DEAR FRIEND: The Rascals, Rogues and Roues Who Made American Junk Mail, Chapter 6: The Postmaster

By Ray Schultz

The U.S. Post Office was then headquartered in a two-story building near the War Department in Washington. Opened during the Franklin Pierce administration, the structure was finished with white marble from Maryland and New York, none of which stopped the roof from leaking. Into this setting in 1861 came Montgomery Blair.

Abraham Lincoln had become President in March of that year. In May, partly to pay off a political debt, he appointed Blair, a border-state moderate whose family had a house across the street from the White House and another in Maryland, as postmaster general.

A former U.S. attorney who represented the fugitive slave Dred Scott, Blair was reviled by radical Republicans for his moderation on the slavery issue. To add to his woes, his house in Maryland was burned down by the Confederates led by General Jubal A.Early.. But Lincoln wrote of his service as postmaster that “I remember no single complaint against with you in connection therewith.”

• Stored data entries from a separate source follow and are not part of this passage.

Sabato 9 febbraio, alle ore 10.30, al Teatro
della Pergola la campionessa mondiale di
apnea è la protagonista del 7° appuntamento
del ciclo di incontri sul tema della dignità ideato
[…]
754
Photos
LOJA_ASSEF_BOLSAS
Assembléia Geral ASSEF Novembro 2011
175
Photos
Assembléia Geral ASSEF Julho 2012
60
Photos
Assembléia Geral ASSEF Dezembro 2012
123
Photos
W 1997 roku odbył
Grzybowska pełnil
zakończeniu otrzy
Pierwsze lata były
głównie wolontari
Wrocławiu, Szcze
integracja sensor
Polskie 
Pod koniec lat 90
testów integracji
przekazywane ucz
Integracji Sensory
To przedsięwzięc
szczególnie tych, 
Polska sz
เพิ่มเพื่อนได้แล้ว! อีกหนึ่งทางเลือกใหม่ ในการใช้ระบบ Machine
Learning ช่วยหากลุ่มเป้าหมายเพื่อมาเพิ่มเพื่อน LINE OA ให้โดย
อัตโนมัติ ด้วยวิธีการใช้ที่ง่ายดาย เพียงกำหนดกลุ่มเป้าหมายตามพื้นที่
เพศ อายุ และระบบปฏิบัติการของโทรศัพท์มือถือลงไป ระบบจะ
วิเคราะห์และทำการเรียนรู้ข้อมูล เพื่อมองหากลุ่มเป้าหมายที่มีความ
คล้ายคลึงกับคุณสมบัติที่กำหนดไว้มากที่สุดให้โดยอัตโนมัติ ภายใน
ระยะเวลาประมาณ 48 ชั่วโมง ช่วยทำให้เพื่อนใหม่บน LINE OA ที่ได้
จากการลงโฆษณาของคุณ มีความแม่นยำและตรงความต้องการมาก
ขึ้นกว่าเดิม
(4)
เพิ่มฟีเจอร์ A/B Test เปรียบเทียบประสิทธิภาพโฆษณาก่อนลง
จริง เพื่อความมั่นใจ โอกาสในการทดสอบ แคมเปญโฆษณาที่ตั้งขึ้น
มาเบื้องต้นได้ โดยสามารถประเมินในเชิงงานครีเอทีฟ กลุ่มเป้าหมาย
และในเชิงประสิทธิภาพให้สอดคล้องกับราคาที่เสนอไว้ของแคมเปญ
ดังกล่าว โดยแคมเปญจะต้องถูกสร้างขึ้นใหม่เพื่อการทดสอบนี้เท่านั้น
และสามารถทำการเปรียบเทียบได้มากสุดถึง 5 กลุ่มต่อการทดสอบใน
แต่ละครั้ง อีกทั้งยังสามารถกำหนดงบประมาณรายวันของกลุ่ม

Blair’s first problem was getting the mail to its destination. The dying words of a wounded Pony Express rider—“Get out of the way—of the—United—States—mail,” in no way implied certainty of delivery. In many areas, service was only nominally better that it was in Franklin’s time, when the main conveyance was the horse. Some rural towns got no mail at all during high water.

Things were worse out west. Jefferson Davis, the secretary of War for Franklin Pierce, had tested camels in the Southwest, but they proved unsuitable, being used to the soft desert sand of the Middle East, not the hard-scrabble ground in the West. All this bred a certain cynicism: Mark Twain expected the stage driver taking him to Utah to “unload the most of our mail matter somewhere on the Plains and leave it to the Indians or whosoever wanted it.”

In 1862, largely thanks to Blair, the post office started operating mail cars on the growing national railroad system. Crews of men, “eyeshaded gnomes in shirt sleeves,” stood on their feet overnight, sorting mail by destination and dropping it into pouches.

One year later, mailmen started delivering to the door in the 49 largest cities. “Little can I tell how my life has been interwoven with those to whom I have carried mail,” said Morris Church, of Worchester, Mass. when he retired decades later. “Their joys and sorrows have taken a deep hold upon my life.”

And in November 1864, the post office started selling money orders so that families could send money to soldiers at the front without fear of theft. (Registered letters had been around since 1855, but the New York Times had argued that the system facilitated “fraud on the part of Post office officials, by pointing out the letters which contain money.”)

Finally, postage was now affordable. Advance payment had been mandatory since 1855, but Congress now sweetened it by lowering the rates and dividing mail into three classes: First class (regular letter mail); second class (periodicals); and third class (circulars).

The lottery men noted all this. And by the time Blair, who had offered to resign when it suited the President, was told by Lincoln, “The time has come,” they were taking full advantage of it.